(Rendered chart images)
==================================================
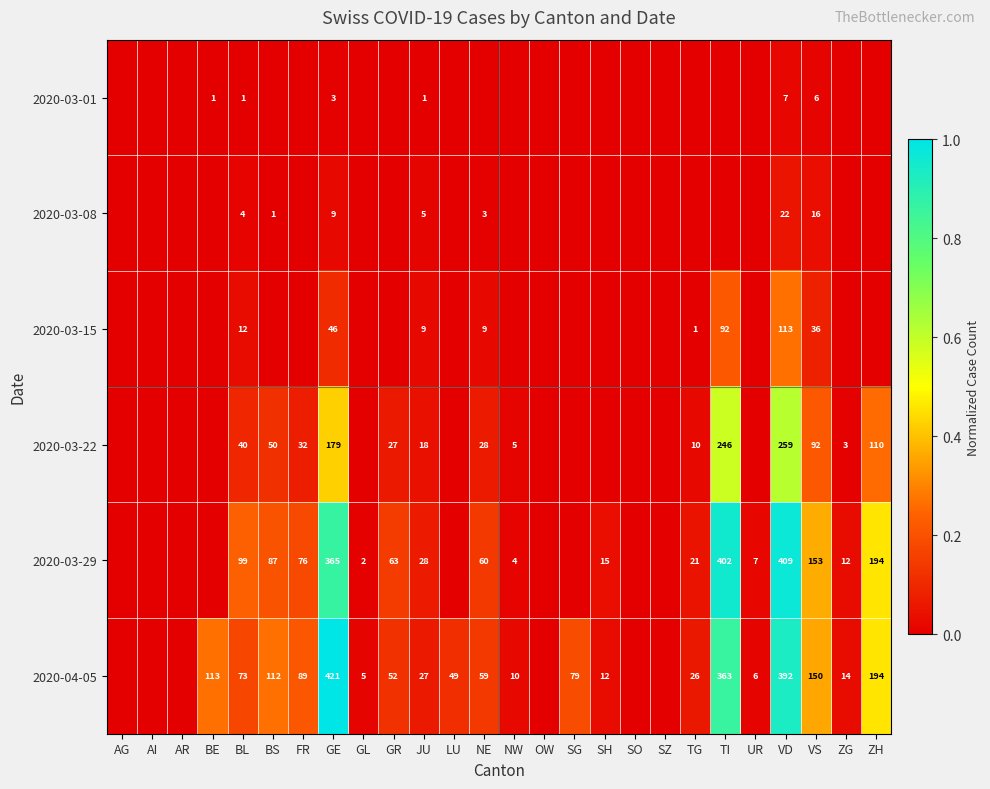

The 2020-03-15 series shows 9 at JU. True or false?

True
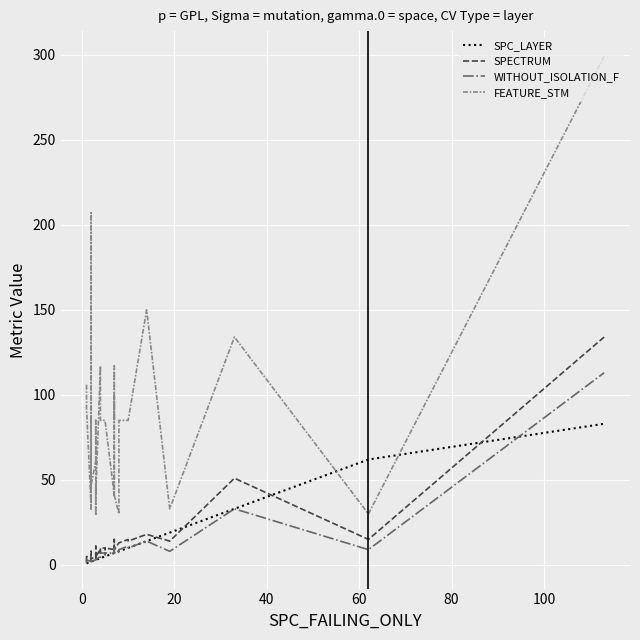

What is the maximum value shown in the chart?

299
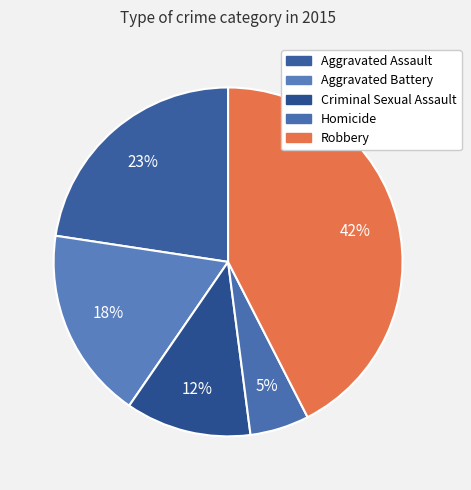

The Criminal Sexual Assault slice represents 1% of the pie. True or false?

False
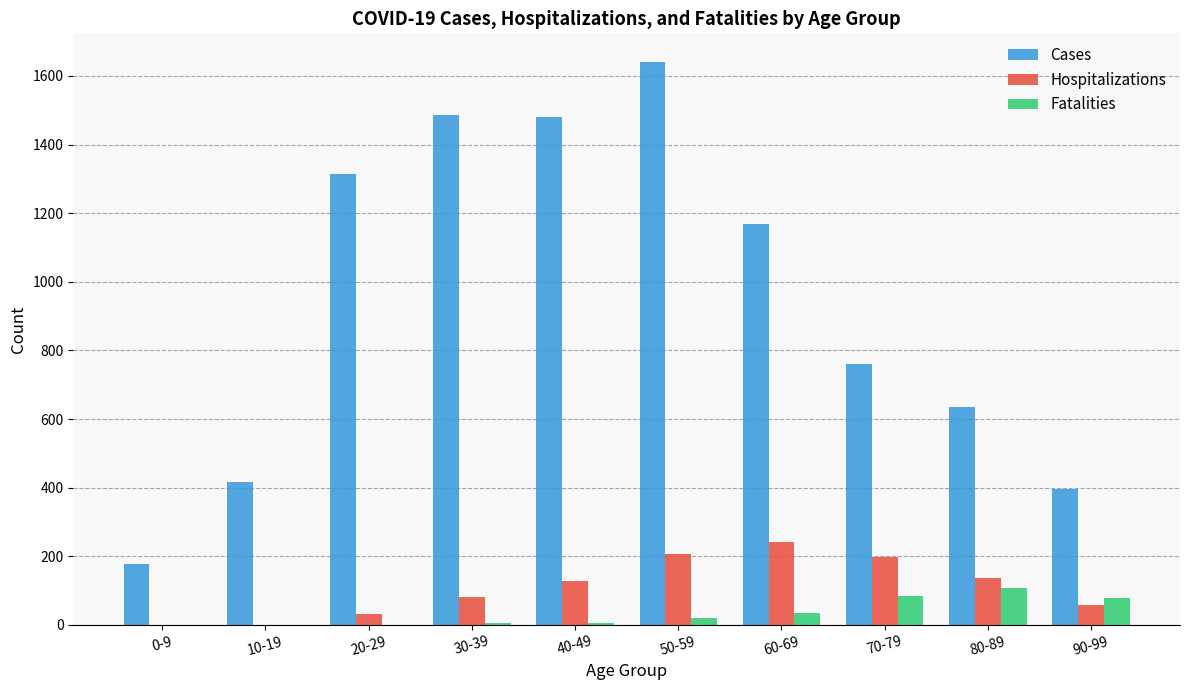

At which label does Hospitalizations reach its peak?

60-69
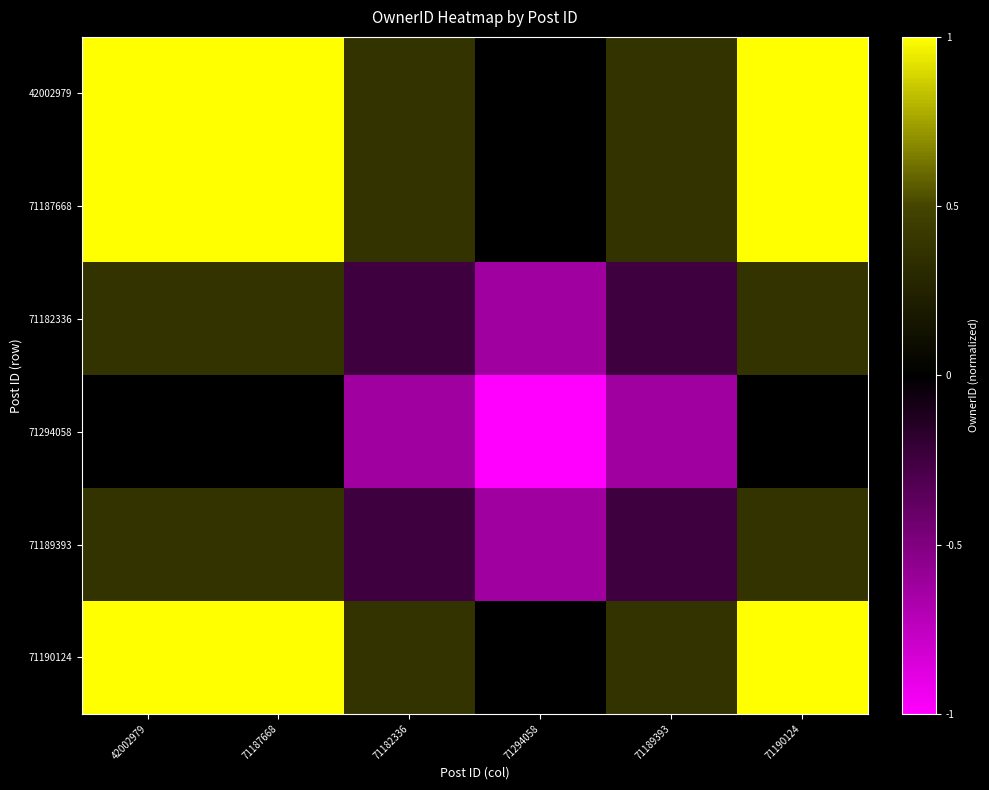

Count the number of categories in the chart.

6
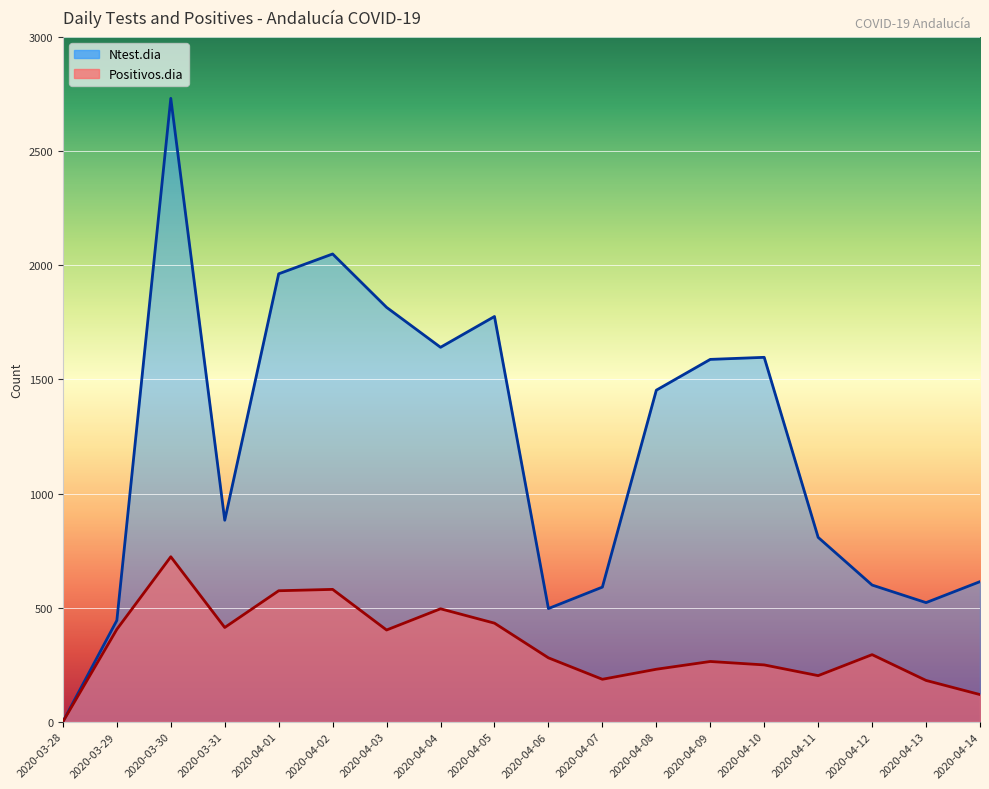

Which label corresponds to the smallest value in the chart?

2020-03-28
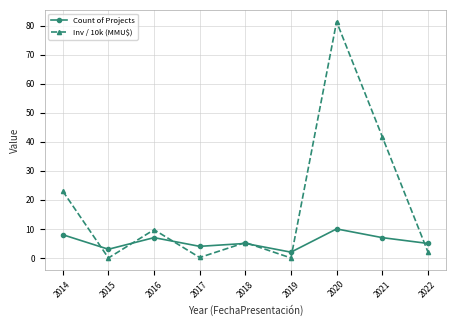

True or false: Inv / 10k (MMU$) has a value of 37.5 at 2020.

False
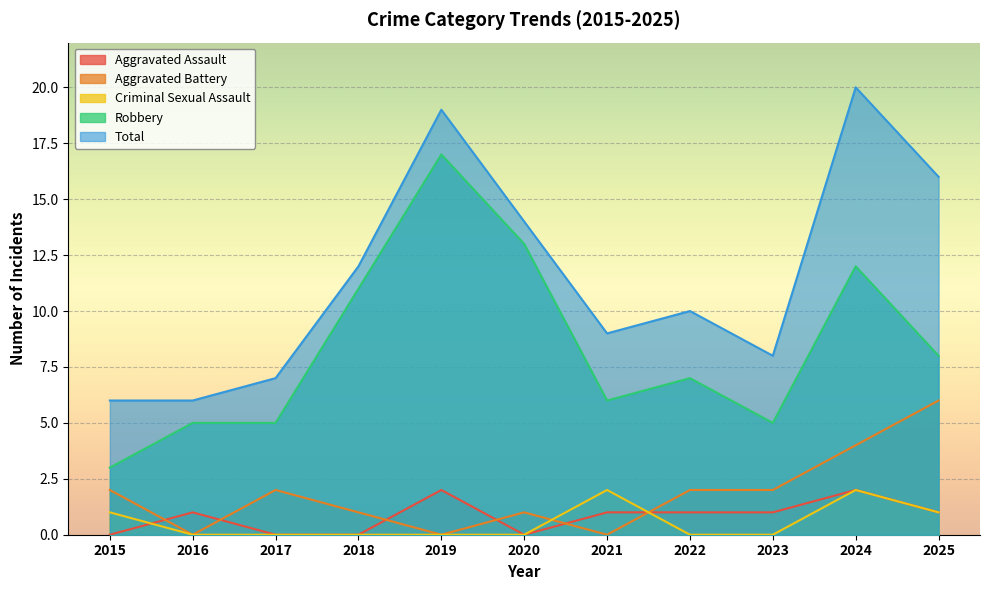

At 2019, list the series in order from smallest to largest.

Aggravated Battery, Criminal Sexual Assault, Aggravated Assault, Robbery, Total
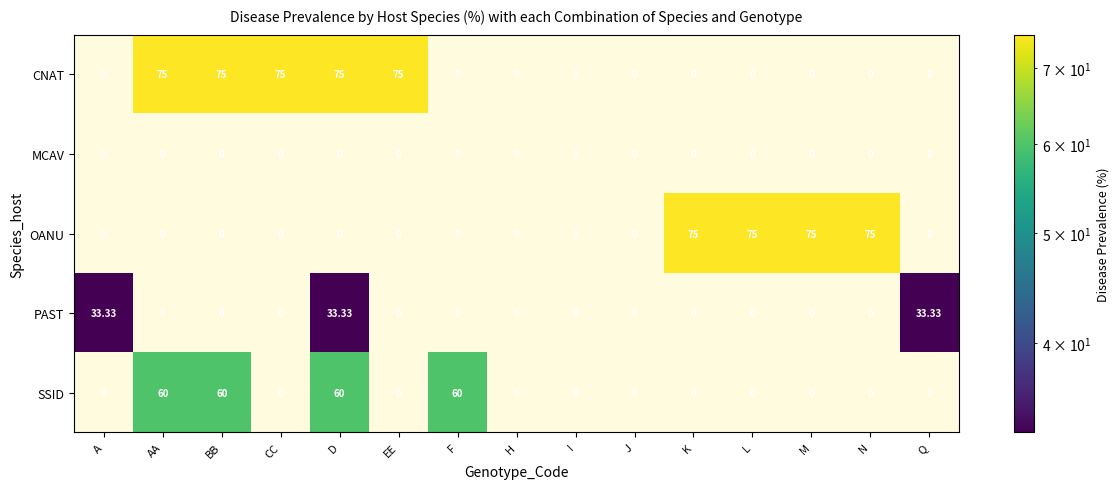

List the series in order of their peak value, lowest first.

MCAV, PAST, SSID, CNAT, OANU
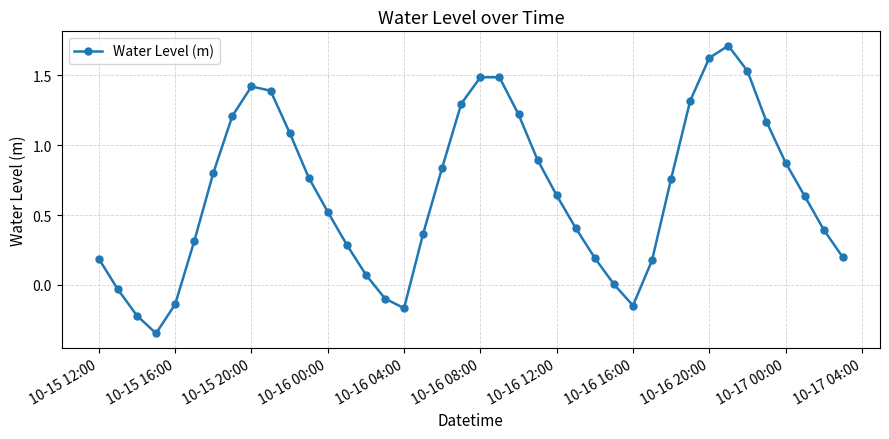

What is the average value?

0.7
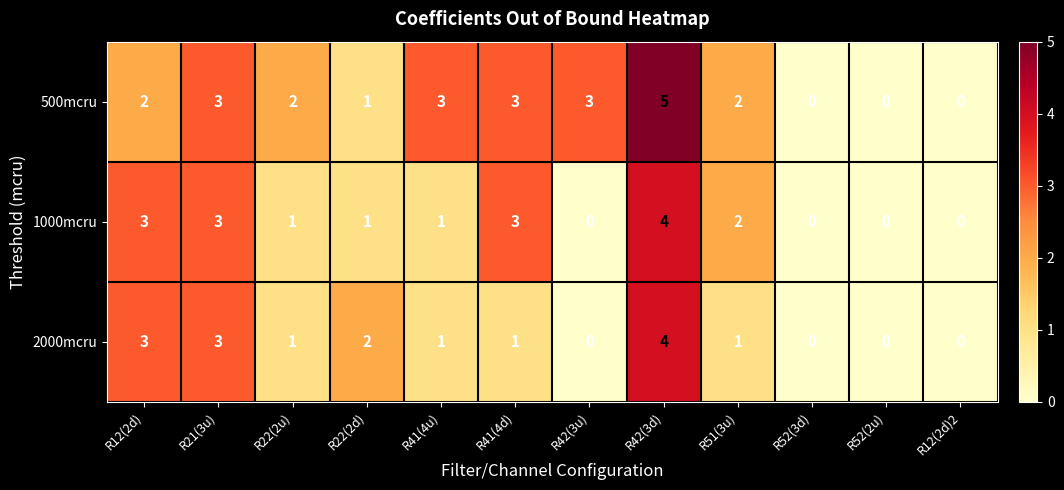

Which series has the largest total across all categories?

500mcru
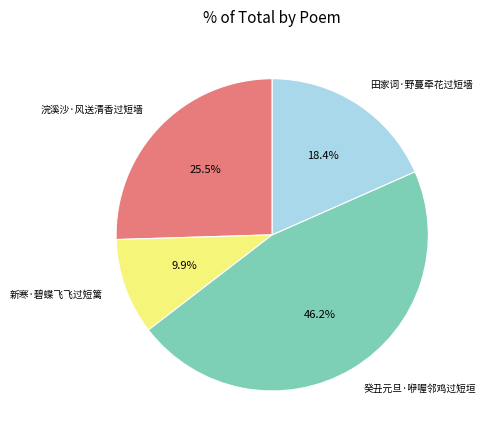

Which slice is the largest?

癸丑元旦·咿喔邻鸡过短垣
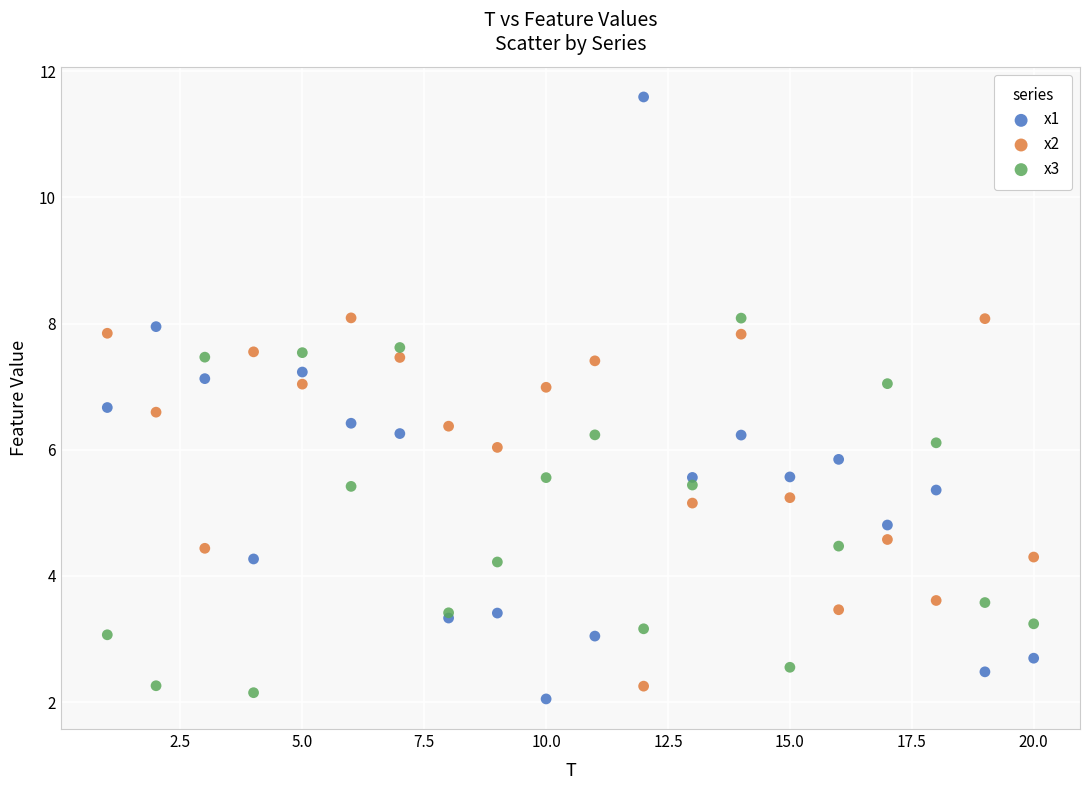

Which series reaches the maximum Y coordinate?

x1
==================================================
**EXERCISE DESCRIPTION**
Copy the lines of the entries word for word, starting at the beginning of the entries and continuing through the line with "Which slice is the largest?", with that line included. Leave the pictures out of your answer.

**TASK ANSWER**
The 2020-03-15 series shows 9 at JU. True or false?

True

What is the maximum value shown in the chart?

299

The Criminal Sexual Assault slice represents 1% of the pie. True or false?

False

At which label does Hospitalizations reach its peak?

60-69

Count the number of categories in the chart.

6

Which label corresponds to the smallest value in the chart?

2020-03-28

True or false: Inv / 10k (MMU$) has a value of 37.5 at 2020.

False

At 2019, list the series in order from smallest to largest.

Aggravated Battery, Criminal Sexual Assault, Aggravated Assault, Robbery, Total

List the series in order of their peak value, lowest first.

MCAV, PAST, SSID, CNAT, OANU

What is the average value?

0.7

Which series has the largest total across all categories?

500mcru

Which slice is the largest?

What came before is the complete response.